Und schließlich sehe ich in der Spezialisierung einen entscheidenden Wettbewerbsvorteil. Die Anforderungen in Steuerberatung und Wirtschaftsprüfung werden komplexer, der Beratungsbedarf differenzierter. Kanzleien, die fachlich tief aufgestellt sind und sich klar positionieren, können Mandanten ein anderes Niveau an Qualität, Sicherheit und Weitsicht bieten. Genau das ist unser Ansatz – und den möchten wir in den kommenden Jahren weiter ausbauen.

 

Wenn du auf KHS im Jahr 2030 blickst: Was wünschst du dir?

Eine führende Boutique-Kanzlei für komplexe Steuer- und M&A-Themen, ein diversifiziertes und spezialisiertes Team sowie hoch digitale, effiziente Prozesse.

 

Was motiviert dich persönlich an deiner Arbeit – gerade in anspruchsvollen oder komplexen Mandaten?

Mich motiviert vor allem die inhaltliche Herausforderung. Ich habe große Freude daran, mich in anspruchsvolle Themen einzuarbeiten und Lösungen zu entwickeln, die genau auf die Situation des jeweiligen Mandanten passen. Gerade in komplexen Fällen zeigt sich, wie viel Vertrauen Mandantinnen und Mandanten in uns setzen – und dieses Vertrauen zu stärken, ist für mich ein zentraler Antrieb.

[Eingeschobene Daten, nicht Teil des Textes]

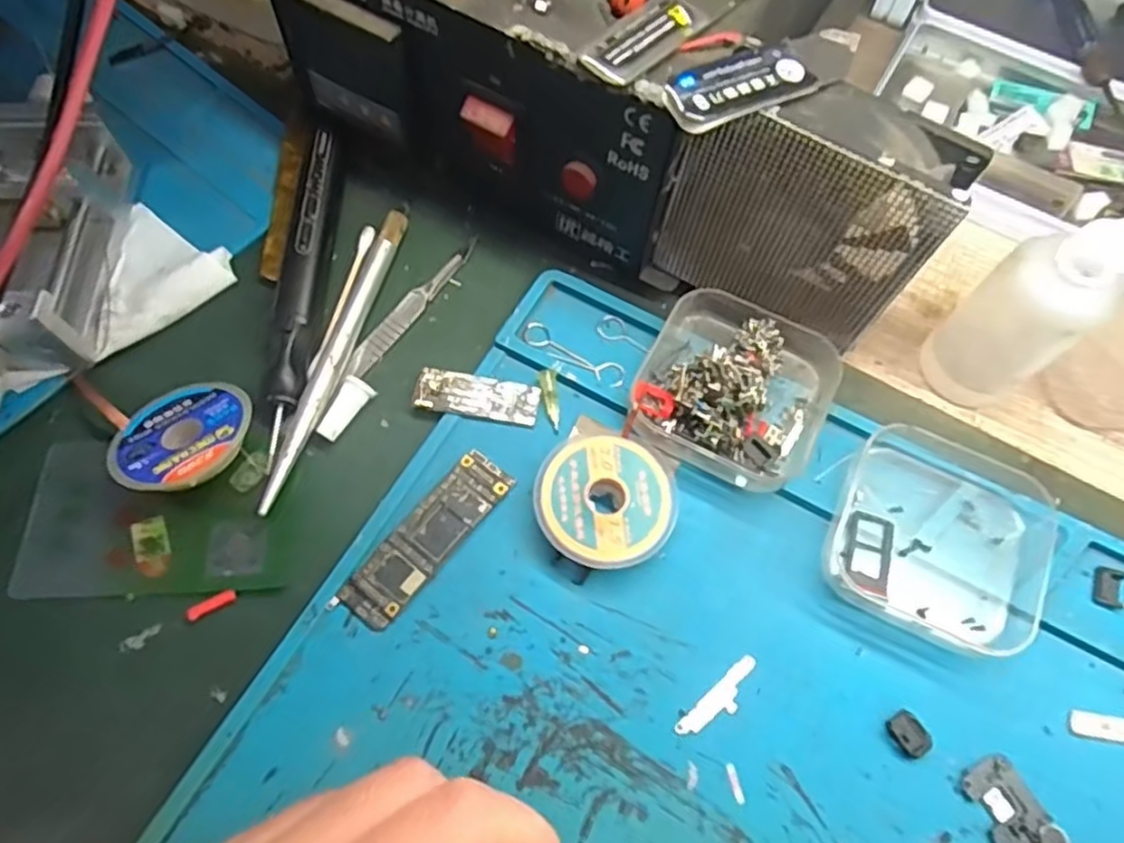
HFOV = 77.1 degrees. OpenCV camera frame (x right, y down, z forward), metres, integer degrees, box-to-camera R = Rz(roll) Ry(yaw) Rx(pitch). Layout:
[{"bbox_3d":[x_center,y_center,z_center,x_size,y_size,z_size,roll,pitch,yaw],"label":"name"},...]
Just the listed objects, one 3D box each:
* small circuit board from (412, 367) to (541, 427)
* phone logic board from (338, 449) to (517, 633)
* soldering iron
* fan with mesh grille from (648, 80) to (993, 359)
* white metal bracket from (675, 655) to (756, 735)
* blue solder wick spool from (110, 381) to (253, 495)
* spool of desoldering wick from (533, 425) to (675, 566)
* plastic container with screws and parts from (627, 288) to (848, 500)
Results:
[{"bbox_3d":[-0.030,-0.009,0.251,0.044,0.004,0.016,10,70,0],"label":"small circuit board"},{"bbox_3d":[-0.043,0.037,0.230,0.020,0.004,0.064,36,69,14],"label":"phone logic board"},{"bbox_3d":[-0.096,-0.051,0.258,0.013,0.019,0.135,1,65,-1],"label":"soldering iron"},{"bbox_3d":[0.078,-0.067,0.236,0.081,0.085,0.027,28,67,11],"label":"fan with mesh grille"},{"bbox_3d":[0.048,0.084,0.212,0.032,0.004,0.009,-38,72,-17],"label":"white metal bracket"},{"bbox_3d":[-0.125,0.005,0.233,0.038,0.009,0.044,30,57,29],"label":"blue solder wick spool"},{"bbox_3d":[0.014,0.027,0.232,0.045,0.012,0.043,1,65,-2],"label":"spool of desoldering wick"},{"bbox_3d":[0.060,-0.013,0.247,0.063,0.023,0.062,25,67,9],"label":"plastic container with screws and parts"}]

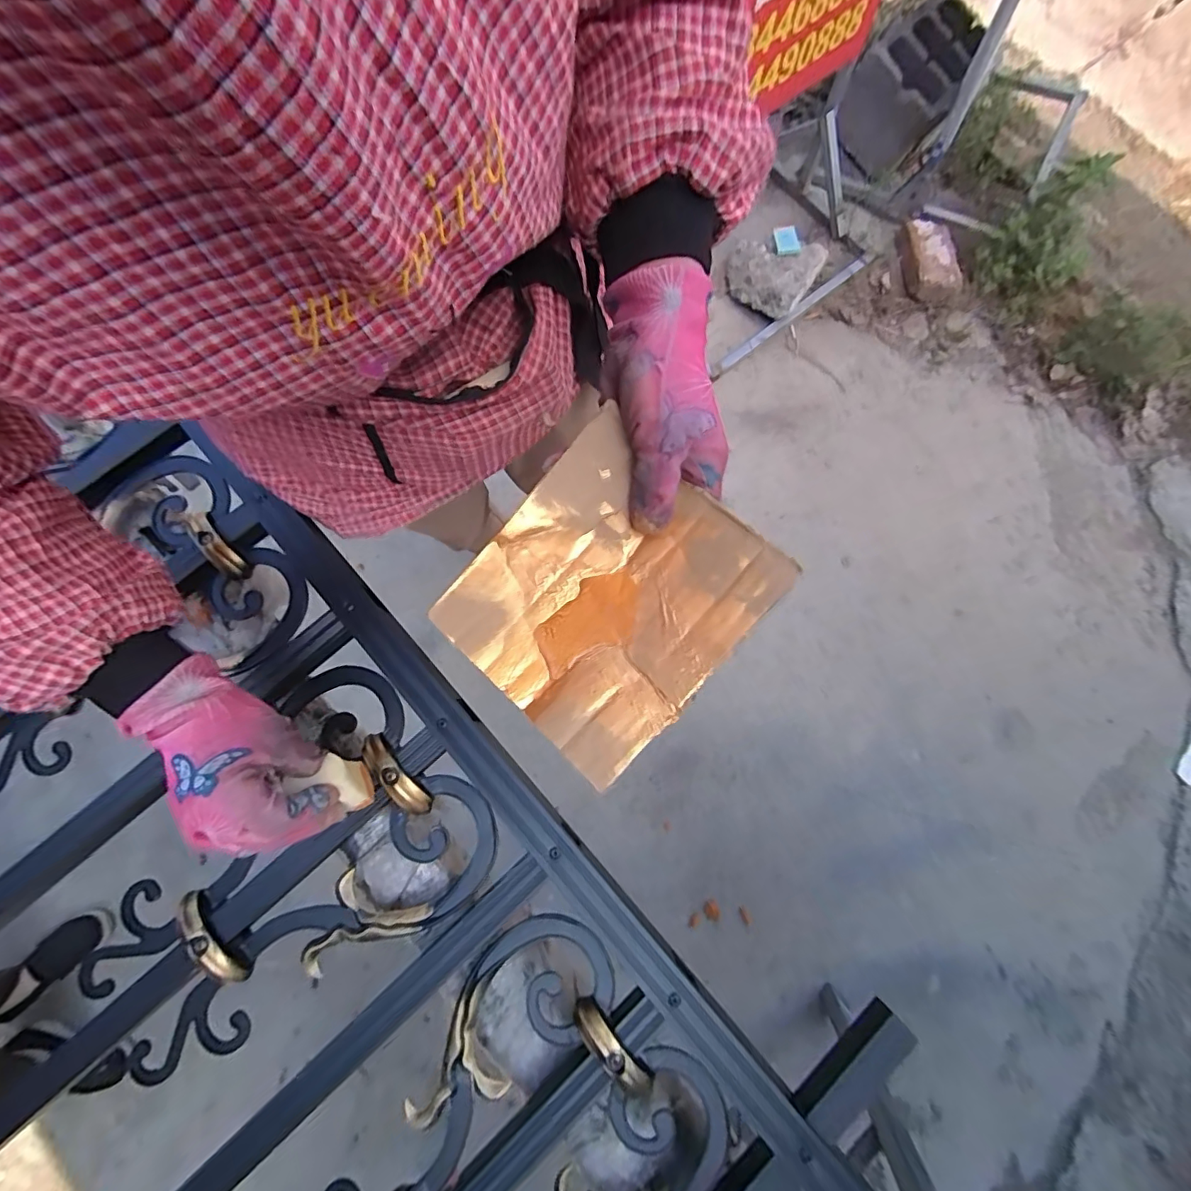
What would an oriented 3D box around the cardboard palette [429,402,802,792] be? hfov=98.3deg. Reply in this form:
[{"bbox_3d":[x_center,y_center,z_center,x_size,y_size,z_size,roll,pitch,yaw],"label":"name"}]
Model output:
[{"bbox_3d":[0.005,-0.001,0.274,0.134,0.031,0.147,41,81,6],"label":"cardboard palette"}]

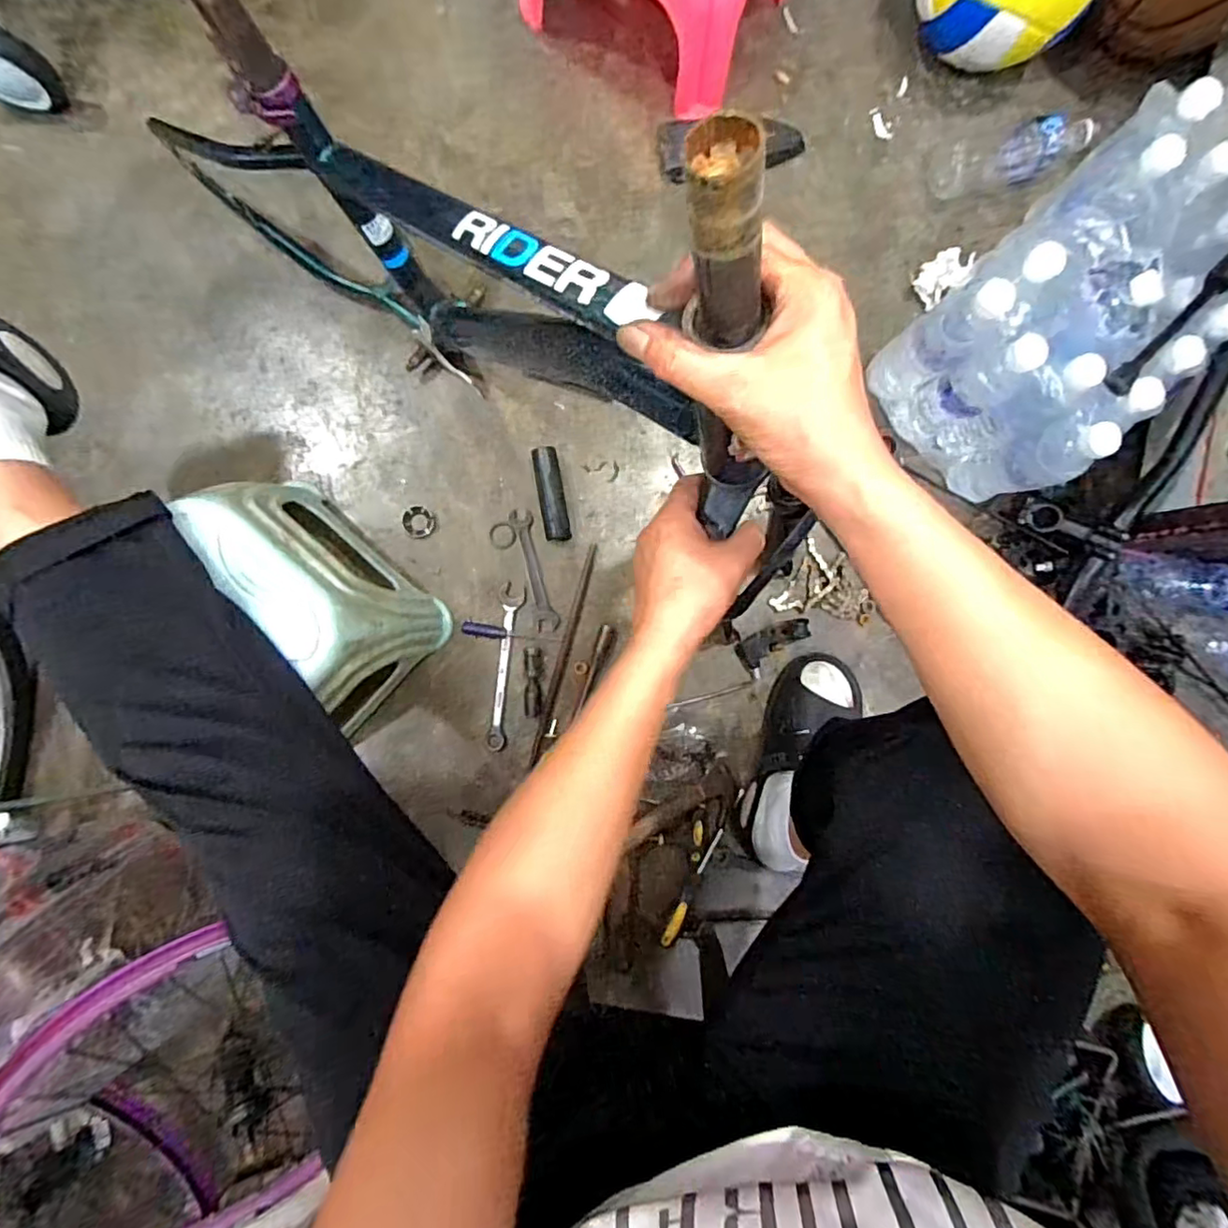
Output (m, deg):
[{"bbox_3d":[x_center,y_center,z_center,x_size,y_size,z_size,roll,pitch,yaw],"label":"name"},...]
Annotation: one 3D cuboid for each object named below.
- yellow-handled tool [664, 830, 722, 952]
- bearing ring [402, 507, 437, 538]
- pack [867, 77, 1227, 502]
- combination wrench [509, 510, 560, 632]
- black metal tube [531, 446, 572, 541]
[{"bbox_3d":[0.103,0.353,0.778,0.020,0.021,0.157,32,73,-1],"label":"yellow-handled tool"},{"bbox_3d":[-0.251,-0.119,0.774,0.042,0.004,0.039,0,91,-1],"label":"bearing ring"},{"bbox_3d":[0.523,-0.344,0.691,0.350,0.220,0.222,-45,91,-1],"label":"pack"},{"bbox_3d":[-0.102,-0.055,0.775,0.032,0.004,0.158,-13,91,-1],"label":"combination wrench"},{"bbox_3d":[-0.080,-0.153,0.766,0.033,0.027,0.118,-10,91,-1],"label":"black metal tube"}]

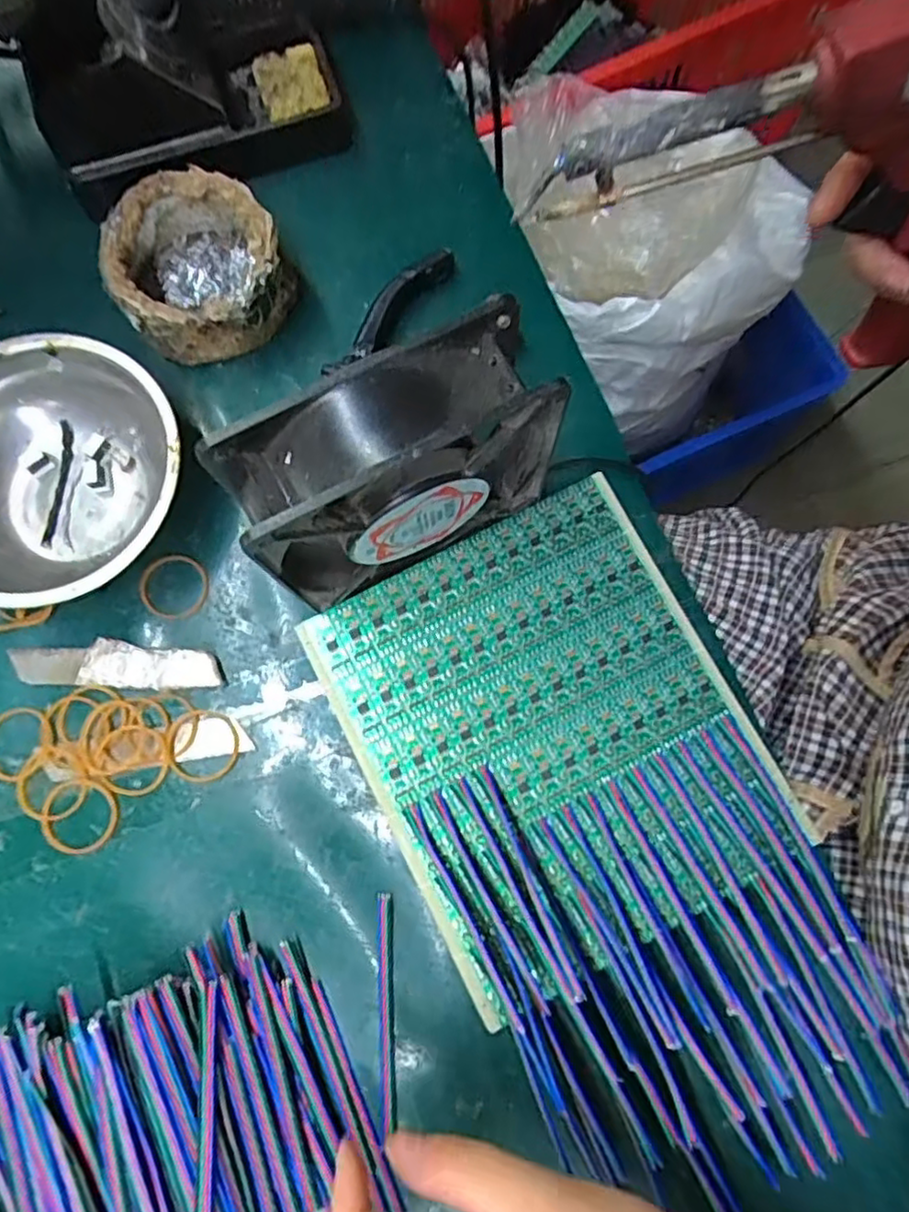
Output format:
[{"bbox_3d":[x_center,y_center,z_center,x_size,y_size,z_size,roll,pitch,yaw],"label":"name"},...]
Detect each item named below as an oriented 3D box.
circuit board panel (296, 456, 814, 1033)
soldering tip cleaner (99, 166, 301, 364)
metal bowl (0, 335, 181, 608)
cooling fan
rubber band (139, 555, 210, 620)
[{"bbox_3d":[0.043,0.058,0.299,0.165,0.010,0.193,-26,78,-6],"label":"circuit board panel"},{"bbox_3d":[-0.131,-0.172,0.335,0.082,0.045,0.083,0,77,0],"label":"soldering tip cleaner"},{"bbox_3d":[-0.188,-0.059,0.311,0.114,0.043,0.123,0,77,0],"label":"metal bowl"},{"bbox_3d":[-0.020,-0.050,0.264,0.119,0.118,0.043,-28,79,-6],"label":"cooling fan"},{"bbox_3d":[-0.138,-0.010,0.320,0.034,0.004,0.032,0,77,0],"label":"rubber band"}]

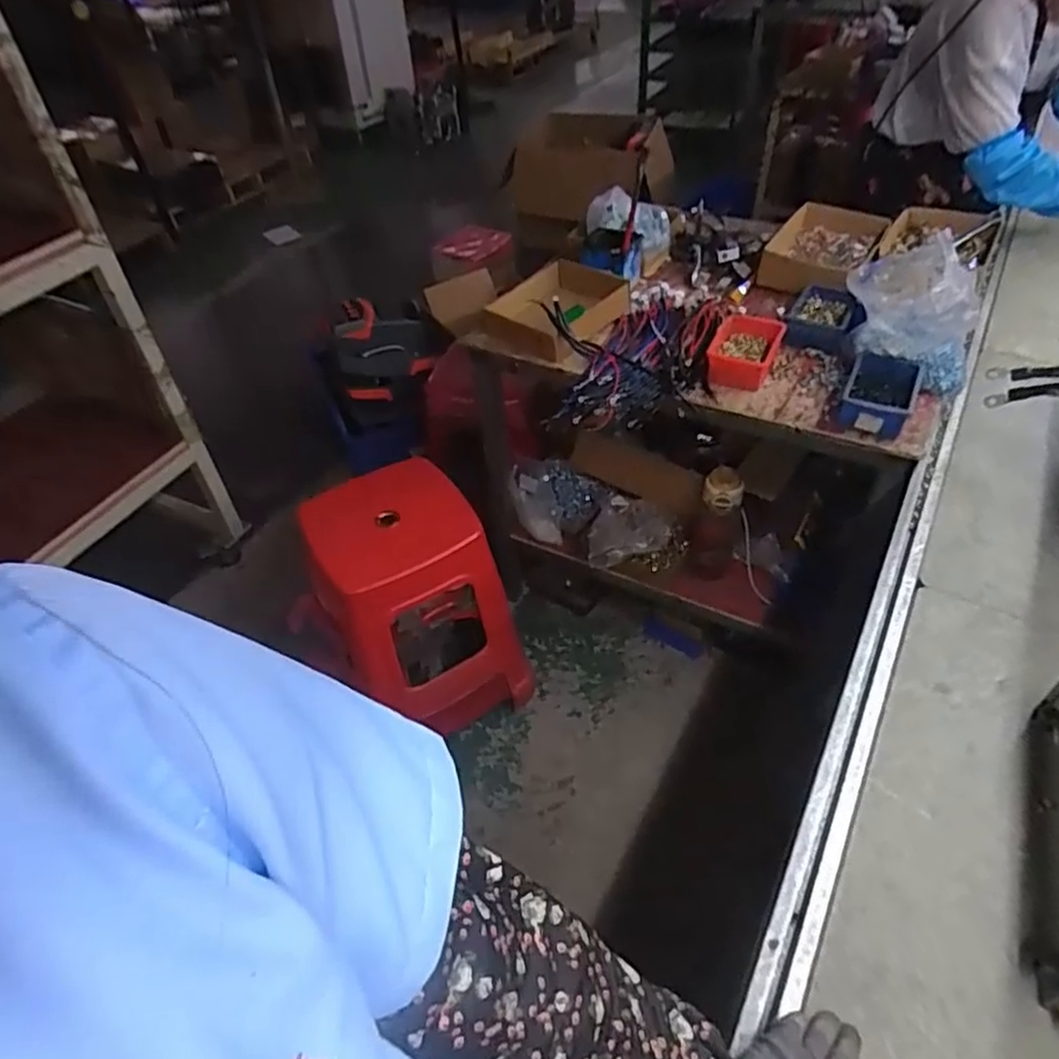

Wir können als Kanzlei spürbare Mehrwerte schaffen, sei es durch eine durchdachte steuerliche Gestaltung, eine klare Struktur in einer Transaktion oder eine Lösung, die Sicherheit in einer schwierigen Phase gibt. Diese Erfolgserlebnisse sind für mich der Kern unserer Arbeit. Sie zeigen, dass individuelle Beratung einen echten Unterschied macht – und genau das begeistert mich jeden Tag aufs Neue.

 

Zum Abschluss: Was möchtest du Mandanten und dem Team für deinen Start als Equity Partner mitgeben?

Mir ist es wichtig, dass wir gemeinsam an einem Strang ziehen – denn nur als Team können wir nachhaltig erfolgreich sein. Für unsere Mandantinnen und Mandanten bedeutet das: Wir bleiben verlässliche Partner, die höchste Qualität und individuelle Lösungen bieten. Für das Team heißt es: Offenheit, gegenseitige Wertschätzung und die Bereitschaft, neue Wege zu gehen.

Die kommenden Jahre werden von Veränderung geprägt sein – fachlich wie technologisch. Ich möchte alle ermutigen, diese Chancen aktiv zu nutzen, Innovationen anzunehmen und dabei unsere Werte nicht aus den Augen zu verlieren: Vertrauen, Qualität und partnerschaftliche Zusammenarbeit. Wenn wir das leben, sind wir für die Zukunft sehr gut aufgestellt.